▸ 課題文:
【フォトレポート】米アトランタに集結するヒップホップの祭典「A3C Festival 」に初潜入
毎年10月にアメリカ・ジョージア州・アトランタにて開催されている、”ヒップホップシーンのSXSW”とも称される「All Three Coasts」 (通称A3C、エースリーシー) 。
今年で15回目と節目を迎えた「2019 A3C Festival & Conference」では、音楽をはじめ、テクノロジー、映像、カルチャーの複合フェス&カンファレンスとして毎回30,000人以上の関係者・来場者が世界中からアトランタに集まります。最初はローカルなヒップホップショーケースイベントとして立ち上がったA3Cは、今や次世代のアーティスト、ミュージシャン、イノベーターにとって最も意義のあるカルチャーイベントのひとつに成長しました。
A3Cについてピックアップしている国内メディアはまだほぼ無いということで、今回写真をメインにその現地の様子をお届けします。
成田から直行便で約12時間のフライト、ハーツフィールド・ジャクソン・アトランタ空港からダウンタウンまでタクシーで約30分の旅程を経て、100周年オリンピック公園近くのマンションの1室をAirbnbで取材拠点に。

▸ 提示情報:
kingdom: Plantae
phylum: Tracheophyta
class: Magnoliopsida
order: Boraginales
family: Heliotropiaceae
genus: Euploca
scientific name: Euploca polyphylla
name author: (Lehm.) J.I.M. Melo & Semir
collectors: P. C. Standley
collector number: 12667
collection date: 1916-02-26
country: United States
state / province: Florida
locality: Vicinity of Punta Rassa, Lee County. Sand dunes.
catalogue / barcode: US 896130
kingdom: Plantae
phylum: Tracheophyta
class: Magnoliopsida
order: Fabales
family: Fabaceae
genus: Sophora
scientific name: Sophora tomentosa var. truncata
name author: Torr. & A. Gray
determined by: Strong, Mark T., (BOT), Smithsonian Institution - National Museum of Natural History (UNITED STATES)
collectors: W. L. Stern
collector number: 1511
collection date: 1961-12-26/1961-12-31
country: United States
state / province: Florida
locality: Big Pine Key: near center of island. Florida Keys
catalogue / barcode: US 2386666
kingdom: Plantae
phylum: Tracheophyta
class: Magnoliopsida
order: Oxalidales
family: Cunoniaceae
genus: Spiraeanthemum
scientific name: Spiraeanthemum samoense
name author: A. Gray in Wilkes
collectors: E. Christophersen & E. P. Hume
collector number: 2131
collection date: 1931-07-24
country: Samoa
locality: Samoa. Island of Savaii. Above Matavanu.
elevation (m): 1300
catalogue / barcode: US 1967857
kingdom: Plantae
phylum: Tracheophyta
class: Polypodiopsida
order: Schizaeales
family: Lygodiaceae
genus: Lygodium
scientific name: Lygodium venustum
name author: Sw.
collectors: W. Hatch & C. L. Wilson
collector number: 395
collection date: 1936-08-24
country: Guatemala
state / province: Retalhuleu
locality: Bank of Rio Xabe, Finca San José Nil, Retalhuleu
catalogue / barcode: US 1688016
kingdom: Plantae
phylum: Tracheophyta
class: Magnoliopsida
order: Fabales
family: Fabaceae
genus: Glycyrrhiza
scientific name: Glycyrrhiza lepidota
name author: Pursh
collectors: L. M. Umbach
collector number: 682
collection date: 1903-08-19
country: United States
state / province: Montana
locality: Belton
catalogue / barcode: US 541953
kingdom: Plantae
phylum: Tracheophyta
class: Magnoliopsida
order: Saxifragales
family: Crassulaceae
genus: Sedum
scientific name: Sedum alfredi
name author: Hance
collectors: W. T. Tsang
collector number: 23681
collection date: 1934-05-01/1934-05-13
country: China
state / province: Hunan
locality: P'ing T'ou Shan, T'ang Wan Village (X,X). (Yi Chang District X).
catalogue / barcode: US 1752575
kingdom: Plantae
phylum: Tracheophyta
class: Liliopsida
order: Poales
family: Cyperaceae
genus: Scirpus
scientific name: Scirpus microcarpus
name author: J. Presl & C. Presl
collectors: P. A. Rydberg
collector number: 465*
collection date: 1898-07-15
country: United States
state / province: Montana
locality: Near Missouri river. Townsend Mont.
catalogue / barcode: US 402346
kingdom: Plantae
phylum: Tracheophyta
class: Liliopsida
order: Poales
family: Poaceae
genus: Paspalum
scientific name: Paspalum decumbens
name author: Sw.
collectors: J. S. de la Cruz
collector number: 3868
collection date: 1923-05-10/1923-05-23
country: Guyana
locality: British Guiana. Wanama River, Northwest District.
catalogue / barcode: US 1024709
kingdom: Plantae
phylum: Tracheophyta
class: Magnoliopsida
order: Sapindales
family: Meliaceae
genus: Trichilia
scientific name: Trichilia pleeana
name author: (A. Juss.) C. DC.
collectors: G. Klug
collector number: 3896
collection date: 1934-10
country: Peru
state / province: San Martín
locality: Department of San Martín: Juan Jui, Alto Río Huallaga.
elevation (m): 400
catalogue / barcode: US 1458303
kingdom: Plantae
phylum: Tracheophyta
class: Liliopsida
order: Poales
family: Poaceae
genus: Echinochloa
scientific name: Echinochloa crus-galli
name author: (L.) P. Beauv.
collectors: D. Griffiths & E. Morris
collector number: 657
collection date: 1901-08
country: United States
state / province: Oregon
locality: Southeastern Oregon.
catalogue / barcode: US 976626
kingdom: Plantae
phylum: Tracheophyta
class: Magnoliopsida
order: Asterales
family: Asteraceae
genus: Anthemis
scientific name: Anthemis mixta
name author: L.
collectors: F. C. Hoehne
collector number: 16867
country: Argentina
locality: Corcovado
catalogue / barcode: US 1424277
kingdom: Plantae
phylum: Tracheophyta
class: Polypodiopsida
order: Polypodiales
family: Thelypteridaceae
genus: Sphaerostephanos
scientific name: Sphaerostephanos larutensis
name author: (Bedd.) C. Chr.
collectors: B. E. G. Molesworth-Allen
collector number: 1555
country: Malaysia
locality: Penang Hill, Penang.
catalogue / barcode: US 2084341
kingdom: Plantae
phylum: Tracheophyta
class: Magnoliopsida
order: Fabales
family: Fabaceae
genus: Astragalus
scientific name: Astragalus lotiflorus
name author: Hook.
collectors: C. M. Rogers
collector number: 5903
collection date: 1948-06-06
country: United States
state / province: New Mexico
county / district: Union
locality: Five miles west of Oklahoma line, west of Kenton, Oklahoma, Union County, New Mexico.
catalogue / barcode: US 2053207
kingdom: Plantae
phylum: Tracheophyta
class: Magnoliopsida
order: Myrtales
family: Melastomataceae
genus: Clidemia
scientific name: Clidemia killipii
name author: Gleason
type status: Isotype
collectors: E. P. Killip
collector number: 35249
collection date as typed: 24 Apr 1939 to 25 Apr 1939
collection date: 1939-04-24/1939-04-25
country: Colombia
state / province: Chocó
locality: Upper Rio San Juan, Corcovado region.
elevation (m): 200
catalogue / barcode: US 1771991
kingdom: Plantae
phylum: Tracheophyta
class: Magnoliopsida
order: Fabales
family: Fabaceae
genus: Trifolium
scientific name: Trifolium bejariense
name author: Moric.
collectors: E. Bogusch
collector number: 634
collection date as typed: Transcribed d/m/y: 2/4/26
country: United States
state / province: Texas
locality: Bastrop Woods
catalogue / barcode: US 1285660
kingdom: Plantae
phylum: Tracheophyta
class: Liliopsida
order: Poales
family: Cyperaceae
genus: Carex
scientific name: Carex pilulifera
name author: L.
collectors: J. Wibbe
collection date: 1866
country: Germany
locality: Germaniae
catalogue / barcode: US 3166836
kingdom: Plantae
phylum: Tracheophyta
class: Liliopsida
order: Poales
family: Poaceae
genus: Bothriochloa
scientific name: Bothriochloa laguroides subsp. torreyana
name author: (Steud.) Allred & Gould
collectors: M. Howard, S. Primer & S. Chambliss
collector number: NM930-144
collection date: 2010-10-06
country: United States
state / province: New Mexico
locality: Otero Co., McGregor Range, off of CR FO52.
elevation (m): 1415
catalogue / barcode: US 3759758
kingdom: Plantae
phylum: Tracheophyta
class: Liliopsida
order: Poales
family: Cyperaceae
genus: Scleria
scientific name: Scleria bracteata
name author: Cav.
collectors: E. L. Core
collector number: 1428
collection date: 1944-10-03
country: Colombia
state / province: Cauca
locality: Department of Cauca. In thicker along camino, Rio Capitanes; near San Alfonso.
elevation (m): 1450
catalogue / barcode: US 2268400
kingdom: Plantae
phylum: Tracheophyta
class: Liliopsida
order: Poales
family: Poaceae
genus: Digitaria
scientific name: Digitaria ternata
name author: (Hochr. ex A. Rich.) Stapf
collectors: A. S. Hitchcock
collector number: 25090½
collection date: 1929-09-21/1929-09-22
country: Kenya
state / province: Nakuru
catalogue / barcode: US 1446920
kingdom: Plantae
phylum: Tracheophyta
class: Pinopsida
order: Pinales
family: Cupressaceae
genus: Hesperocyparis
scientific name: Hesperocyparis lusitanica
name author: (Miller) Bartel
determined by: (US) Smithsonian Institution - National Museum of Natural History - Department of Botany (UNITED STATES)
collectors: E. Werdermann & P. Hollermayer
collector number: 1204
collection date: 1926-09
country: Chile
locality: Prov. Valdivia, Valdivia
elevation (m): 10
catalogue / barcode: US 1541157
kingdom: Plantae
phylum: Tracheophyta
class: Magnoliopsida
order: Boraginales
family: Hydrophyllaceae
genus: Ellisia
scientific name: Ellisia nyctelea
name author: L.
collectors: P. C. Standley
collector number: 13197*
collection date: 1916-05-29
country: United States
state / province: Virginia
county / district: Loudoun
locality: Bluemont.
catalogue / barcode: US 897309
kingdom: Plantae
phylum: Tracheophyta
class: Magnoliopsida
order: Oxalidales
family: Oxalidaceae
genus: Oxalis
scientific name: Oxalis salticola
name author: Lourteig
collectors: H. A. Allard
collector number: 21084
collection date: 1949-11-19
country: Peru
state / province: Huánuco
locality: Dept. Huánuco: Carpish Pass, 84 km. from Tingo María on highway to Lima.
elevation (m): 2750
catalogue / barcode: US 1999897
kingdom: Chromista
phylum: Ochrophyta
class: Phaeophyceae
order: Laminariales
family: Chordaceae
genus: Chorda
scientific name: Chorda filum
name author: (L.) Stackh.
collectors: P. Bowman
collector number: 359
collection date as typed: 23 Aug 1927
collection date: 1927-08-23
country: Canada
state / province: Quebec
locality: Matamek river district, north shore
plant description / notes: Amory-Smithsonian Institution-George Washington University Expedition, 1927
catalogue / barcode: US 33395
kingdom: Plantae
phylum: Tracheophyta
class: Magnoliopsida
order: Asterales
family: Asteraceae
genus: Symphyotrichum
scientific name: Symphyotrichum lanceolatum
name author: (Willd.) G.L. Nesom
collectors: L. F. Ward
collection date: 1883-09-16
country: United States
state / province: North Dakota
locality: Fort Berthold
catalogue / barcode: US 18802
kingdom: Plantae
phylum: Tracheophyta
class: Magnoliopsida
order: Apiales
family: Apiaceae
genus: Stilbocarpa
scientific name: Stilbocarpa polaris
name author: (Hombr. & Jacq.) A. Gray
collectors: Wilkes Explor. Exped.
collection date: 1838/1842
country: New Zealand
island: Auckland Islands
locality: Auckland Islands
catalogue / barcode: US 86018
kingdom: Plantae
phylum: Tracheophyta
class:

▸ 作業内容:
a - A3Cの記事から、「今年で15回目と節目を迎えた「2019 A3C Festival」という語句を含む箇所を始まりとし、「の現地の様子をお届けします。」で区切った範囲を一字も変えずに書き写してください。
b - A3Cの記事の最後の文に続けて、その先を書き進めてください。

▸ 解答一覧:
a -
今年で15回目と節目を迎えた「2019 A3C Festival & Conference」では、音楽をはじめ、テクノロジー、映像、カルチャーの複合フェス&カンファレンスとして毎回30,000人以上の関係者・来場者が世界中からアトランタに集まります。最初はローカルなヒップホップショーケースイベントとして立ち上がったA3Cは、今や次世代のアーティスト、ミュージシャン、イノベーターにとって最も意義のあるカルチャーイベントのひとつに成長しました。
A3Cについてピックアップしている国内メディアはまだほぼ無いということで、今回写真をメインにその現地の様子をお届けします。

b -
US南部というだけあって10月でも真夏のような暑さを想像していると、実際はあまり東京と変わらず昼間はTシャツでもちょうどいい感じの気候。拠点となるホテルへ到着後、早速準備をして街に繰り出すと、まず実感するのがやはり黒人比率の高さです。さすがブラックミュージックのメッカだけあって、アトランタのレジェンドを思い浮かべれば納得の光景。このローカルから、James Brown、Ray Charles、Jermaine Dupri、Kris Kross, TLC、Organized Noize, OutKast, Killer Mike, Gucci Mane, Kanye West, T.I, Ludacris、Lil Jon, Future, 21 Savage, 2 Chainz, Migosなどなど、世界を席巻するレジェンドアーティストが生まれたのは周知の通りです。
90年代、アメリカを代表する南部のアーティスト、OutKast や Ludacris がヒットを飛ばしていた “Dirty South” のイメージがあまりにも強すぎて勝手に土臭い感じ(いい意味での)の街をイメージしていたのですが、実際はそれとは真逆で、雰囲気はむしろ近代都市に変貌を遂げつつあるといった趣。それもそのはず、数年前からアトランタではアメリカ最大級の「So Fresh, So Clean」な再開発が進んでいるらしく、新しいビルや公園、遊歩道、高級住宅街、コンドミニアムが次々と作られている風景をあちこちで目にしました。
そんなイメージのギャップに戸惑いを覚えつつ、いよいよA3Cの会場へ。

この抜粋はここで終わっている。